Pulling her against my chest, I grin. “There’s one spot that I haven’t explored yet.” I grab both of her ass cheeks in my hands and give them a rough squeeze.
She yelps, her eyes going wide. “No. No, no, no, no, no. No.”
I snicker.
“Not funny, Wade.” Her laugh is strained as she swats me away. “Just the thought of … that.” She gulps. “It makes me all …”
She fans her cherry-red face and exhales.
“You know, I was just kidding, but now that I see your reaction—I’m into it,” I say.
“Be into whatever you want, but you are not going to be into this ass.”
She strolls out of my bedroom like she knows exactly where she’s going. I follow her, appreciating that ass.
If only things could be different.
“Down the stairs,” I say as we pad into the hall.
Light pours into the house thanks to all of the glass I had installed when I rehabbed the place ten years ago. Dara takes the steps carefully, her unfamiliarity with them obvious, and then steps onto the hardwood below.
She looks at me. “Now where?”
“To the left.”
She pivots and starts through the formal sitting room that I never use and should really revamp. Then she comes to another hallway.

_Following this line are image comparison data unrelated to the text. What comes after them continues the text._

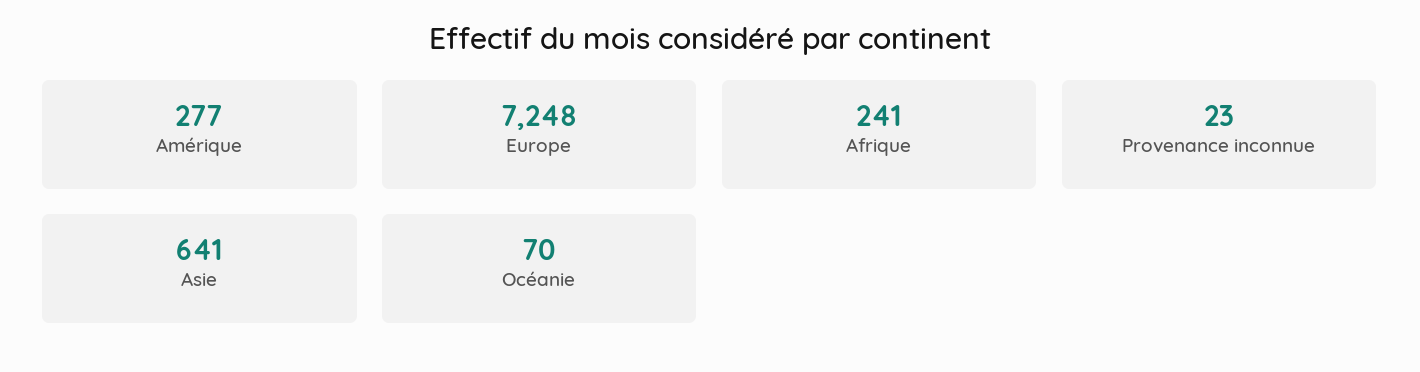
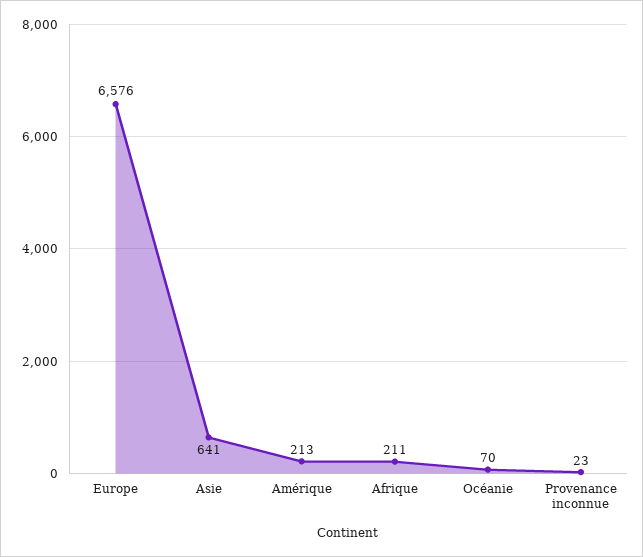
  {
-   "Amérique": 277,
+   "Amérique": 213,
-   "Europe": 7248,
+   "Europe": 6576,
-   "Afrique": 241,
+   "Afrique": 211,
    "Provenance inconnue": 23,
    "Asie": 641,
    "Océanie": 70
  }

“The only door on the left,” I tell her.
We make our way past pictures of structures that I’ve designed, a sketch my father helped me with in college, and a photograph of Gramps’s old homeplace where he was born.
She flips on the light in my office.
I walk around her to my desk. She stands beside me while I pull out a sketch pad. I hope she doesn’t notice the slight tremble of my hand as I lift the cover.
And there it sits. The reason I haven’t been getting much sleep.
Or one of them.
“What’s this?” she asks quietly.
She peers over my shoulder at the drawings I etched out over the past two nights.
“It’s … insomnia.” I shrug.
“Funny. It looks strangely like a house.”
I look up to see her grinning.
“Scoot,” she says.
I roll my chair away from my desk so she can get a better look. Her hair drapes down her back in messy waves.
She looks at me over her shoulder. “This is … my house,” she says softly, her eyes shining. “Isn’t it?”
I nod.
She looks back at the sketch and drags her fingers over the edge. “I mean, it’s not done, I don’t think. But this is … This is exactly what I was thinking.”
My chest burns with relief and a bit of pride.
Those words are the ones that I always yearn to hear. To know that I’ve read the client well and can anticipate their needs before they know them for themselves.
And the fact that I nailed it with her? Fuck.
I roll closer. I shift her to the side so that I can see the paper.
My face is next to her hip, and as much as I love architecture, I can barely concentrate.
All I can feel is the soft curve of her body. I breathe in coconut and her natural musk. I hear her little breaths in the quiet of my house, and I struggle to detach myself from Dara and focus on … anything else.
Anxiety fills the hole in my heart as an overwhelming dread begins to build inside me.